La situación de la policlínica del barrio P3 volvió a instalarse en la agenda pública tras el anuncio de su rehabilitación provisoria, una medida que se concretará el próximo lunes 9 en una vivienda de la zona. Para el edil del Frente Amplio, Andrés Imperial, esta definición no es casual ni aislada, sino el resultado directo de la movilización y organización barrial, que logró impedir el cierre definitivo y el traslado de los servicios de salud a otros puntos de la ciudad.
En diálogo con la prensa, Imperial recordó que desde hace tiempo viene recorriendo y denunciando el estado edilicio de varias policlínicas del departamento, exponiendo públicamente las condiciones en las que deben trabajar los funcionarios y atenderse los usuarios. “Mostramos la cantidad de policlínicas y los estados en los que estaban.
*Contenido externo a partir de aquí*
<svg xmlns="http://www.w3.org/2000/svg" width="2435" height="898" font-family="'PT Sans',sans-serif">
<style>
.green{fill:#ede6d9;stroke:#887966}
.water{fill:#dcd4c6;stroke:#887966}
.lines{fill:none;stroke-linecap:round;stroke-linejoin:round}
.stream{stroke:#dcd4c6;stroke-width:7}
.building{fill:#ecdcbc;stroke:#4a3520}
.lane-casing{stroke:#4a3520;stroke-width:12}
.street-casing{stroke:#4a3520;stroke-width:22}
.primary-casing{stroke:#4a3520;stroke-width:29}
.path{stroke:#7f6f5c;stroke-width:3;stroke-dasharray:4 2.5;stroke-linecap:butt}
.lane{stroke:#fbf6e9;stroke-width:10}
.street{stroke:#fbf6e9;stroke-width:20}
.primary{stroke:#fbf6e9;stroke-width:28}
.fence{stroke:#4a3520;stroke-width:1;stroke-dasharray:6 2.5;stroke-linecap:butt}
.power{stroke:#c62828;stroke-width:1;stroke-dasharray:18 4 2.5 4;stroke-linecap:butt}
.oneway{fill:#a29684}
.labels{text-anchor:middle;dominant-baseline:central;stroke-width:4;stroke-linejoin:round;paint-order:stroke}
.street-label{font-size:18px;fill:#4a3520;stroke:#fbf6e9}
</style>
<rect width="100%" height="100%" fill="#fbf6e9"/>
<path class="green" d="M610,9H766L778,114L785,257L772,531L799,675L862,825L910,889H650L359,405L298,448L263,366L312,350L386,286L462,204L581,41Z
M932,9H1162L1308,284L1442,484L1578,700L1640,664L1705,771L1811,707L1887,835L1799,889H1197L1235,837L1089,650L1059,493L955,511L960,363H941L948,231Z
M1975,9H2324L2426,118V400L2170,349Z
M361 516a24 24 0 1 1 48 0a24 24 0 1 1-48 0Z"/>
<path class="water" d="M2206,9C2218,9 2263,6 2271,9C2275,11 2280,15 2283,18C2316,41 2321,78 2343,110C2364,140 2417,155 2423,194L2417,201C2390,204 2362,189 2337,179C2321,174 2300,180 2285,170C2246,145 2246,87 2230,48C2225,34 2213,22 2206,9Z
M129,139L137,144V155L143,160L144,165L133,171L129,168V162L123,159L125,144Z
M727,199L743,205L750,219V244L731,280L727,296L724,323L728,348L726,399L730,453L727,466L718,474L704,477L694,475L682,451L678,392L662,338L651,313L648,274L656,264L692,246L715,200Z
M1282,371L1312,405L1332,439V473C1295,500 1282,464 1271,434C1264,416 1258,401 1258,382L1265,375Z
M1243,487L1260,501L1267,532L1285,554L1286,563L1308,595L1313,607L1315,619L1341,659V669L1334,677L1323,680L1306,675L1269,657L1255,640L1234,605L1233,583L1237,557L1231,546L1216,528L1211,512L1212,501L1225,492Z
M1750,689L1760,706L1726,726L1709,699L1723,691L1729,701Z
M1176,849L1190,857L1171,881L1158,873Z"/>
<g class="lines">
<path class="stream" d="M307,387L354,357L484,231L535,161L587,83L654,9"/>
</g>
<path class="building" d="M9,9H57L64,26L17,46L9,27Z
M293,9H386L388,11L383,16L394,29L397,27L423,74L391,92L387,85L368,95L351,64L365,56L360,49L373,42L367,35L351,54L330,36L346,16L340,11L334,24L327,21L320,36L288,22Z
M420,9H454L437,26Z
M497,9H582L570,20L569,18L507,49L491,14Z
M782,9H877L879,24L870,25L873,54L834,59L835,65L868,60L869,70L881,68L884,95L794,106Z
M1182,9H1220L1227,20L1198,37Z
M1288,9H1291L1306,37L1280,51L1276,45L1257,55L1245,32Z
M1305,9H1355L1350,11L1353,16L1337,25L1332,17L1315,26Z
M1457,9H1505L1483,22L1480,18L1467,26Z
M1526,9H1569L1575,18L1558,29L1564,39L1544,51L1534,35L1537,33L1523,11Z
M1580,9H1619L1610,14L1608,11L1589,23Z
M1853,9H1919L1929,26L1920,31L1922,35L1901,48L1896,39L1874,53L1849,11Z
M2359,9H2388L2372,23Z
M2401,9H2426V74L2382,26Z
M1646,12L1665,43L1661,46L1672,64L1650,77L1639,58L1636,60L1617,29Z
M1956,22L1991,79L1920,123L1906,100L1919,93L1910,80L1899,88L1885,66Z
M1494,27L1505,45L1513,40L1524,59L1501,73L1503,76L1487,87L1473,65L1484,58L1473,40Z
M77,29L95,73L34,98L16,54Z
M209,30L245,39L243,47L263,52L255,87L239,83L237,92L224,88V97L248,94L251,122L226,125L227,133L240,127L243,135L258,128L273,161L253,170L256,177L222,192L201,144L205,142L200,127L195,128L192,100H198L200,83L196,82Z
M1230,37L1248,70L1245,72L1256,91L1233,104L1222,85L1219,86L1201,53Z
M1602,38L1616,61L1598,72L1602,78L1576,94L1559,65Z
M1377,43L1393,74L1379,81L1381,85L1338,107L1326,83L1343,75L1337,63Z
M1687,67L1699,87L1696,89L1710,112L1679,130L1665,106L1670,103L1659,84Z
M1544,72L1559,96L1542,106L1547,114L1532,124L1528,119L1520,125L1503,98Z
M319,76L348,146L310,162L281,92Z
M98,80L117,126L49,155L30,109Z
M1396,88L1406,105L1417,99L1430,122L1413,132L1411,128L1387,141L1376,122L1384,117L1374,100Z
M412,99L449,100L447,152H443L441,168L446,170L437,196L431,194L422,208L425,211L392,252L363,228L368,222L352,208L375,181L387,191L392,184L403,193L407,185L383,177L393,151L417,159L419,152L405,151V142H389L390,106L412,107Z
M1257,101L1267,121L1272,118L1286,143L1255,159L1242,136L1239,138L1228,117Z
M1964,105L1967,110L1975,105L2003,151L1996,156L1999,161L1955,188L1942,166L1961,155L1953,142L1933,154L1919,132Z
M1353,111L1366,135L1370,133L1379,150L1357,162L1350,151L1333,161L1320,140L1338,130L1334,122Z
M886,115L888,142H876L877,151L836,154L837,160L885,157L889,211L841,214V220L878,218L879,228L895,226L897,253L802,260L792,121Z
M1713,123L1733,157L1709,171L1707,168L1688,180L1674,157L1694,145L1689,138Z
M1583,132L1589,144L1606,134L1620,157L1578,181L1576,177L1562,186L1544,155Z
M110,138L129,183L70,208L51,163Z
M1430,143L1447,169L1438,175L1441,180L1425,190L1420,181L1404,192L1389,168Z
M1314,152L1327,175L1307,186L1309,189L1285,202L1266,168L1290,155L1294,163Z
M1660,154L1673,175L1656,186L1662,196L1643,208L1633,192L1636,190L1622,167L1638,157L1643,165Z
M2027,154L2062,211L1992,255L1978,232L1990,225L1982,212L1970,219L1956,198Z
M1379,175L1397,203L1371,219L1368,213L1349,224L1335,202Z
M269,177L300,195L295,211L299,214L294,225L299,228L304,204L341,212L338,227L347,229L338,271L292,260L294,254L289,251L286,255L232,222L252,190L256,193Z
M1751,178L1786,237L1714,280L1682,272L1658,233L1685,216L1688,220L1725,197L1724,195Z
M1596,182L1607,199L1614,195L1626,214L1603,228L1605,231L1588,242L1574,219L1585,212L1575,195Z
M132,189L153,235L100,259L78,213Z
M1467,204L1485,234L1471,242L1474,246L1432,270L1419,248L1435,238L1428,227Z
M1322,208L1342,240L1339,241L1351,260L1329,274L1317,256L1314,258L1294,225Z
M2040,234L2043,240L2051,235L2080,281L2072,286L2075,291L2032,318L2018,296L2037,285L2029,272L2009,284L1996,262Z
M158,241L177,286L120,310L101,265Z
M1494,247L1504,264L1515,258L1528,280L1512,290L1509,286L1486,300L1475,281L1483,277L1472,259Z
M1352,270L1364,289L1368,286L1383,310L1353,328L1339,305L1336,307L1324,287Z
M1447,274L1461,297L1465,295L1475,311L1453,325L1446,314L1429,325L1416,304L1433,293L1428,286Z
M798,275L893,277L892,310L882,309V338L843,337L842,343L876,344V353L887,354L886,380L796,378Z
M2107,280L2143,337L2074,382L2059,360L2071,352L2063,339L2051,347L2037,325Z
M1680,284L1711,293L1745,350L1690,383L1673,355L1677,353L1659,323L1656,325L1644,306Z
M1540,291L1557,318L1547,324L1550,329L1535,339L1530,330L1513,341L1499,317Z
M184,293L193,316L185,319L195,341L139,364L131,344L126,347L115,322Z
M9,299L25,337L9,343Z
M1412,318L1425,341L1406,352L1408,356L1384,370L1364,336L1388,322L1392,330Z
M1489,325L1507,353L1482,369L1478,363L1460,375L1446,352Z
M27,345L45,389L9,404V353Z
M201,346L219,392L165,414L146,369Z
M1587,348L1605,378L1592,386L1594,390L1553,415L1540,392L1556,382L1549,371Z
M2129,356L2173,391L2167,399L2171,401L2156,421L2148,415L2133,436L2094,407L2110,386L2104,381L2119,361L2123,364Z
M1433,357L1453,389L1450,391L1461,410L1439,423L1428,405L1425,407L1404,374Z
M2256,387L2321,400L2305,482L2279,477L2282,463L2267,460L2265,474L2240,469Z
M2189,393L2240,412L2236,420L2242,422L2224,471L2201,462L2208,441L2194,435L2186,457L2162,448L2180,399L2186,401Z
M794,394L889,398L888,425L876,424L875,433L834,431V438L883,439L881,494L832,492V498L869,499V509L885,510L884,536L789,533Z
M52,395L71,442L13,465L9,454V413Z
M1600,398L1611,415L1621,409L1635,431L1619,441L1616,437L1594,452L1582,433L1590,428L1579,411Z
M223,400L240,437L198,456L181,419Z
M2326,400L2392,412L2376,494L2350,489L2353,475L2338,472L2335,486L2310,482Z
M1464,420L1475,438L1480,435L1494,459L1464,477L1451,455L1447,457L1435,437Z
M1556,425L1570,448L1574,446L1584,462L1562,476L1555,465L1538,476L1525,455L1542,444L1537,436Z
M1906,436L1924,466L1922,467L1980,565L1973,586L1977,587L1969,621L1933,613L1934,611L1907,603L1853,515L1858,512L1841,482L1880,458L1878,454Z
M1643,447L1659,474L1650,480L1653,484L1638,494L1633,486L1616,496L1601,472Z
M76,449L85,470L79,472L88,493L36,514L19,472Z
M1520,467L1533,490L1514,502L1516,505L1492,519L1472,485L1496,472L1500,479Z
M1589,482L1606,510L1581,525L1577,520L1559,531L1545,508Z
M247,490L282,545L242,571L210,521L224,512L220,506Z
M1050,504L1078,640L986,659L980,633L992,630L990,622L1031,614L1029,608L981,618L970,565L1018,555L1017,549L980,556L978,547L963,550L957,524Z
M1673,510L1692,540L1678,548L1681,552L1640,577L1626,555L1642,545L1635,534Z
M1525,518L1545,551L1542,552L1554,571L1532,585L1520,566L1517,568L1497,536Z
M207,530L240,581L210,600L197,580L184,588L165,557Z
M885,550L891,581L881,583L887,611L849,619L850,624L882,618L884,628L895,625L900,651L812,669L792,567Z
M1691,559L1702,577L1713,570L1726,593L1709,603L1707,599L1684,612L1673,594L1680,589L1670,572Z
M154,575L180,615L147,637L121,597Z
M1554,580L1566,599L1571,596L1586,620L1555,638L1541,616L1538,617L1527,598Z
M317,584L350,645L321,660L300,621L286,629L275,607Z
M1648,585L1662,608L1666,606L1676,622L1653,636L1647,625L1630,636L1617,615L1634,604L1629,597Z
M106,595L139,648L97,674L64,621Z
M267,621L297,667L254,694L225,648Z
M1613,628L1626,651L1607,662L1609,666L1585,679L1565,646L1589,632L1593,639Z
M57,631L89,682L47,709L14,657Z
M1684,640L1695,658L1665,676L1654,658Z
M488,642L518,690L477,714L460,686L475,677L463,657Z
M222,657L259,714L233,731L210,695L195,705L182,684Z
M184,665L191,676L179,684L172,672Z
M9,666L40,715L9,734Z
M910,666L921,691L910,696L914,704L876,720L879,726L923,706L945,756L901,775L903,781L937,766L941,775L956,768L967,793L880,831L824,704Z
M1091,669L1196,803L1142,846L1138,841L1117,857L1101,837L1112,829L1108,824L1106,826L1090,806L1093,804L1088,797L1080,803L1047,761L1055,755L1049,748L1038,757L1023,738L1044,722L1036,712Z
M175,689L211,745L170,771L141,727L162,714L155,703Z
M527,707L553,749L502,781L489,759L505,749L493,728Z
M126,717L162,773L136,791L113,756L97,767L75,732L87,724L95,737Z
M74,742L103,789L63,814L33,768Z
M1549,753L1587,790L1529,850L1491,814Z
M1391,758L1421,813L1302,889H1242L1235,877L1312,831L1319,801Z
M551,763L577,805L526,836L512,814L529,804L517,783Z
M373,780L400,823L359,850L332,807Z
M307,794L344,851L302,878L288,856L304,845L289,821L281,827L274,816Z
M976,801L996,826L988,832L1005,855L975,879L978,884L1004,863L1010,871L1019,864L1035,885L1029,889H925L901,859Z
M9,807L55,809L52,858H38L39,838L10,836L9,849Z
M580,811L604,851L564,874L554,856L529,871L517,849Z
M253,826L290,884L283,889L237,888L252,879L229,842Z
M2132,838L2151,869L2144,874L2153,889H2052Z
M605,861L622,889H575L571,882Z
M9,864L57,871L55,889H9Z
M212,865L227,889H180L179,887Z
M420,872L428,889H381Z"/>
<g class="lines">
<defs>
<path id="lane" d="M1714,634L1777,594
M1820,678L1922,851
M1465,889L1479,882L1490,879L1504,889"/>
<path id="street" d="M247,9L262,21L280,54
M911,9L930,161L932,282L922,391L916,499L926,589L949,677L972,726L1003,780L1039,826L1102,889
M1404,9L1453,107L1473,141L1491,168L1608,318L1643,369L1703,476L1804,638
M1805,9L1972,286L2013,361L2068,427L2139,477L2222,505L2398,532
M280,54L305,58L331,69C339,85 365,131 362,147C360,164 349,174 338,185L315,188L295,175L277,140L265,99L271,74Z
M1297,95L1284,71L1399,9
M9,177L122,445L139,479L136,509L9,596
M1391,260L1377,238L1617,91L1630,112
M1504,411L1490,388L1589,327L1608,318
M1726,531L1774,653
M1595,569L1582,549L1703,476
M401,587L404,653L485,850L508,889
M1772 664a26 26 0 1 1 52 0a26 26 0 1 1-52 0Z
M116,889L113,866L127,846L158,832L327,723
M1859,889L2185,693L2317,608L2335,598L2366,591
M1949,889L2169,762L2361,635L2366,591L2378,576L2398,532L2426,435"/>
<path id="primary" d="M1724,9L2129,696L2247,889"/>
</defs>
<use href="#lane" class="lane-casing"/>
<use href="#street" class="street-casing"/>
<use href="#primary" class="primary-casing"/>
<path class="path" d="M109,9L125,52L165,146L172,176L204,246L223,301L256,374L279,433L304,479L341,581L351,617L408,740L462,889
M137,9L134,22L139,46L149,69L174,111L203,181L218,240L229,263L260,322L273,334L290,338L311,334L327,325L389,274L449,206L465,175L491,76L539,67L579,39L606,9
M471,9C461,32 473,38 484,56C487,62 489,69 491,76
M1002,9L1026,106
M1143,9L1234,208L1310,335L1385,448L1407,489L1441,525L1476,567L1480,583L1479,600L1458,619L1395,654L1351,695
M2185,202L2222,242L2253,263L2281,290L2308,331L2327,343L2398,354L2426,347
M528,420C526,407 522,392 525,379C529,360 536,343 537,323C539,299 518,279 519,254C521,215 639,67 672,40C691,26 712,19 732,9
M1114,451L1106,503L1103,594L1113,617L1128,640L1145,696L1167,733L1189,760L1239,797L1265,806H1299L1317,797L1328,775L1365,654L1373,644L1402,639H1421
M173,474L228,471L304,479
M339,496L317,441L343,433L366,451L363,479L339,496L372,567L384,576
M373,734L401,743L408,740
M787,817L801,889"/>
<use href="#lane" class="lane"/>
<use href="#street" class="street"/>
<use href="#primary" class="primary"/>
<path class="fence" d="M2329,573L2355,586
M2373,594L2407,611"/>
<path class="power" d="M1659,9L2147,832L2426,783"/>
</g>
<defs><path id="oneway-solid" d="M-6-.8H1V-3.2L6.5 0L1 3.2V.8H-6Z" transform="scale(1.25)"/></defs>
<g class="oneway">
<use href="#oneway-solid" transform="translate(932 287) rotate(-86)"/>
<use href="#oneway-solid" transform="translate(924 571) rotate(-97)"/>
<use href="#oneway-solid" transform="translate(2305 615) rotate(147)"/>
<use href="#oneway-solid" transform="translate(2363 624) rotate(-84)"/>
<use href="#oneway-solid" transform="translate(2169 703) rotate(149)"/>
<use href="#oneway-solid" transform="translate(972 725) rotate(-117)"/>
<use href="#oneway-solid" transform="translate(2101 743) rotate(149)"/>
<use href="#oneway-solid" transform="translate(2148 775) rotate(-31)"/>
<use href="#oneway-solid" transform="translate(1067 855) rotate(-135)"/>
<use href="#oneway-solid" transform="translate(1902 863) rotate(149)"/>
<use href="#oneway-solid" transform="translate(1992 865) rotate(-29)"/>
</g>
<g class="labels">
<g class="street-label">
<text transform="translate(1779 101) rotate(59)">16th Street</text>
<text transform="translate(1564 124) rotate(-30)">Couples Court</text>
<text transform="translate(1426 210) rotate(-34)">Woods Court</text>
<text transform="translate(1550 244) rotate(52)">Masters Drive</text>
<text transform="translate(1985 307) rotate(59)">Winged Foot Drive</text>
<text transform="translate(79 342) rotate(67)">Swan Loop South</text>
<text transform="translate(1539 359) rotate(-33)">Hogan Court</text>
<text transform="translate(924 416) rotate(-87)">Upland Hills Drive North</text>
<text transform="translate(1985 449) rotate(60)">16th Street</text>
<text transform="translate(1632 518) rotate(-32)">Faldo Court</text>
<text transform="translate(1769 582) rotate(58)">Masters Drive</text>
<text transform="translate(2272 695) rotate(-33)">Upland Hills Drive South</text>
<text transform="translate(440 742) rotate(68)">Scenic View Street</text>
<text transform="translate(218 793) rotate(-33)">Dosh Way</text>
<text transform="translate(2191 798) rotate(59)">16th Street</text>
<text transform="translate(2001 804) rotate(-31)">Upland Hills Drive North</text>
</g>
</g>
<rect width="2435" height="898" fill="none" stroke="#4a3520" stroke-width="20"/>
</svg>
Nada se deteriora de un día para el otro; los edificios envejecen como las personas. Acá hay una falta clara del Estado en el rubro mantenimiento”, afirmó.
El edil fue enfático al señalar que el deterioro de la policlínica del P3 no es un hecho aislado, sino parte de una problemática estructural. A su entender, debería existir un rubro específico y permanente de mantenimiento para todas las estructuras del Estado, especialmente en áreas sensibles como la salud. “No solo hay que construir, sino mantener. Cuando se hace algo nuevo, con más razón debería venir acompañado de un plan de mantenimiento”, sostuvo.
En ese sentido, Imperial puso como ejemplo el Polideportivo de Plaza de Deportes, construido durante gobiernos del Frente Amplio. “Se hizo nuevo y se hizo con mantenimiento. Vos entrás ahí y está siempre impecable, limpio, sano, arreglado. No se deteriora porque el contrato de construcción iba con el mantenimiento. Ese es el camino que debería seguir el Estado en todas las cosas”, remarcó.
Respecto a la policlínica del barrio P3, el edil explicó que el grado de deterioro era tal que se resolvió su cierre, planteando como alternativa el traslado de los usuarios a la policlínica de Nuevo Paysandú. Sin embargo, cuestionó duramente esa solución. “Se lo plantea como si fuera tan fácil decirle a la gente que vaya a otra policlínica, cuando Nuevo Paysandú está hace tres años todo dado vuelta por las obras y con dificultades de acceso”, señaló.
Para Imperial, el desenlace favorable que permitió mantener el servicio en el barrio tiene un actor central: la comunidad organizada. “Gracias a los vecinos, gracias a esa movilización y a ese sentido de pertenencia con su propia policlínica, se logró que no se cerrara. Esto iba a que esa policlínica no continuara”, advirtió.
El edil subrayó que el rol de los representantes políticos muchas veces es ser voceros de los reclamos ciudadanos, pero dejó en claro que sin organización social los resultados son muy distintos. “Nosotros podemos ser voceros de lo que el vecino pide, reclama o proyecta para su barrio. Pero si el vecino no se junta, si viene uno solo a decir ‘no nos cierren la policlínica’, probablemente no se la vuelvan a abrir”, reflexionó.
En cambio, destacó que cuando la ciudadanía se organiza, trabaja en comunidad y deja de lado el individualismo, los objetivos se alcanzan. “Ahí sí se logran estas cosas. Es la comunidad la que hace la diferencia”, afirmó.
Finalmente, Imperial valoró que la reapertura provisoria en una vivienda del barrio sea un primer paso, aunque insistió en que el desafío de fondo sigue siendo garantizar condiciones edilicias dignas y sostenibles para todos los centros de atención a la salud del departamento. “No se trata solo de apagar incendios, sino de planificar, mantener y cuidar lo que es de todos”, concluyó.